** BRIEF **
Every record below is to be restated word for word, and no picture is to be copied.

[User interface change data]
*** Block opens ***
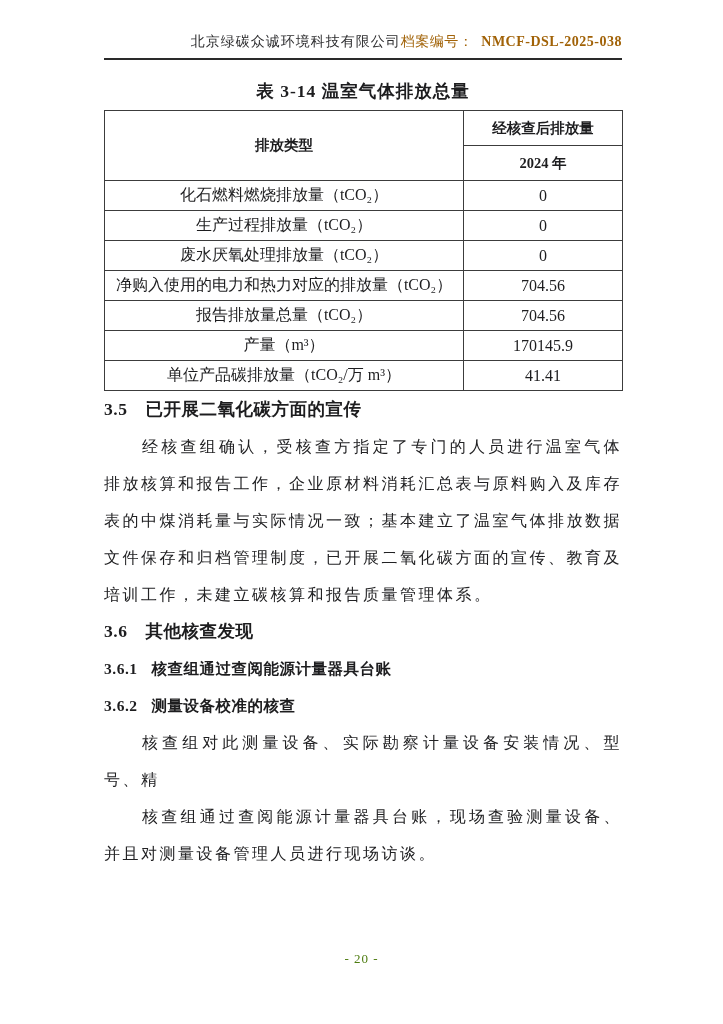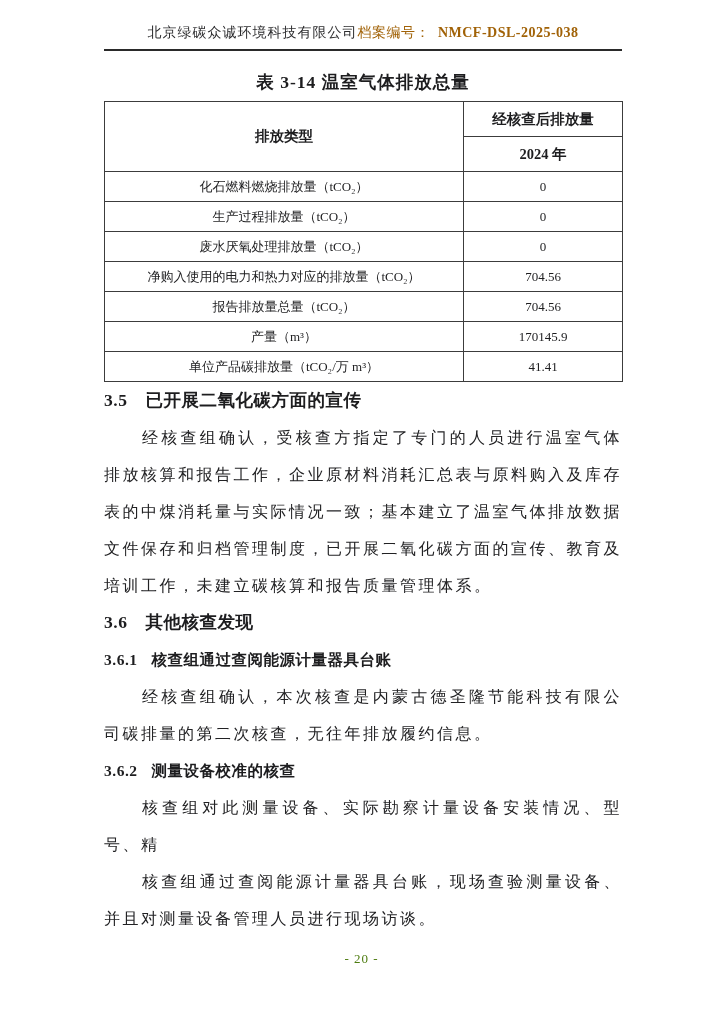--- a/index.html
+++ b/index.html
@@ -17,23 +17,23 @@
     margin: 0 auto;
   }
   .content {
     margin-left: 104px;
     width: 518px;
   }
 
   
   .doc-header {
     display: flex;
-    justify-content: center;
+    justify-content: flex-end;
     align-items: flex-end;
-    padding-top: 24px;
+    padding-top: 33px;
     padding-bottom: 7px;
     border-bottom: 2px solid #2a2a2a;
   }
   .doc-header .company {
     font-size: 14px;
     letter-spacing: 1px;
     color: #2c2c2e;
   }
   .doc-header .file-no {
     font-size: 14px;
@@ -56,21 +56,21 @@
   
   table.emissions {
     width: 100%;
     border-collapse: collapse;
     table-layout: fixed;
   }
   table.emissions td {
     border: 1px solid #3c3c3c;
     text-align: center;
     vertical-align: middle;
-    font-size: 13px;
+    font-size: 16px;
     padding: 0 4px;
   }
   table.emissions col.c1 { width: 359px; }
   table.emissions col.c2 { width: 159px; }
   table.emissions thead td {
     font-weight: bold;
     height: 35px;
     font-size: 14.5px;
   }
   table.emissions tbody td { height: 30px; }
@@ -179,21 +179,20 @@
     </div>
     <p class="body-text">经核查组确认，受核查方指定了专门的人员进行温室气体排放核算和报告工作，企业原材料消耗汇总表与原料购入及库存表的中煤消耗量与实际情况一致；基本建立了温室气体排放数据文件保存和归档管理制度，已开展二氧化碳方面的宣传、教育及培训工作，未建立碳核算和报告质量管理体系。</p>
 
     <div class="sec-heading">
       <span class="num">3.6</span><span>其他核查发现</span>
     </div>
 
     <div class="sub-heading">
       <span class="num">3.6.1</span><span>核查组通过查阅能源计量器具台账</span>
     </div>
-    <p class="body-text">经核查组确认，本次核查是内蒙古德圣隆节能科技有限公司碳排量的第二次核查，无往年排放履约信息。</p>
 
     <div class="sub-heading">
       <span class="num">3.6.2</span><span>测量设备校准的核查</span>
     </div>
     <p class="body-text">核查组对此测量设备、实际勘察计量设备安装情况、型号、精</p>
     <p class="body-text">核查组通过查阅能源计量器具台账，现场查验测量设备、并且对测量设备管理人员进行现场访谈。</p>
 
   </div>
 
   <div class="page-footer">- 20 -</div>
*** Block closes ***
** WRITTEN SOLUTION **
--- a/index.html
+++ b/index.html
@@ -17,23 +17,23 @@
     margin: 0 auto;
   }
   .content {
     margin-left: 104px;
     width: 518px;
   }
 
   
   .doc-header {
     display: flex;
-    justify-content: center;
+    justify-content: flex-end;
     align-items: flex-end;
-    padding-top: 24px;
+    padding-top: 33px;
     padding-bottom: 7px;
     border-bottom: 2px solid #2a2a2a;
   }
   .doc-header .company {
     font-size: 14px;
     letter-spacing: 1px;
     color: #2c2c2e;
   }
   .doc-header .file-no {
     font-size: 14px;
@@ -56,21 +56,21 @@
   
   table.emissions {
     width: 100%;
     border-collapse: collapse;
     table-layout: fixed;
   }
   table.emissions td {
     border: 1px solid #3c3c3c;
     text-align: center;
     vertical-align: middle;
-    font-size: 13px;
+    font-size: 16px;
     padding: 0 4px;
   }
   table.emissions col.c1 { width: 359px; }
   table.emissions col.c2 { width: 159px; }
   table.emissions thead td {
     font-weight: bold;
     height: 35px;
     font-size: 14.5px;
   }
   table.emissions tbody td { height: 30px; }
@@ -179,21 +179,20 @@
     </div>
     <p class="body-text">经核查组确认，受核查方指定了专门的人员进行温室气体排放核算和报告工作，企业原材料消耗汇总表与原料购入及库存表的中煤消耗量与实际情况一致；基本建立了温室气体排放数据文件保存和归档管理制度，已开展二氧化碳方面的宣传、教育及培训工作，未建立碳核算和报告质量管理体系。</p>
 
     <div class="sec-heading">
       <span class="num">3.6</span><span>其他核查发现</span>
     </div>
 
     <div class="sub-heading">
       <span class="num">3.6.1</span><span>核查组通过查阅能源计量器具台账</span>
     </div>
-    <p class="body-text">经核查组确认，本次核查是内蒙古德圣隆节能科技有限公司碳排量的第二次核查，无往年排放履约信息。</p>
 
     <div class="sub-heading">
       <span class="num">3.6.2</span><span>测量设备校准的核查</span>
     </div>
     <p class="body-text">核查组对此测量设备、实际勘察计量设备安装情况、型号、精</p>
     <p class="body-text">核查组通过查阅能源计量器具台账，现场查验测量设备、并且对测量设备管理人员进行现场访谈。</p>
 
   </div>
 
   <div class="page-footer">- 20 -</div>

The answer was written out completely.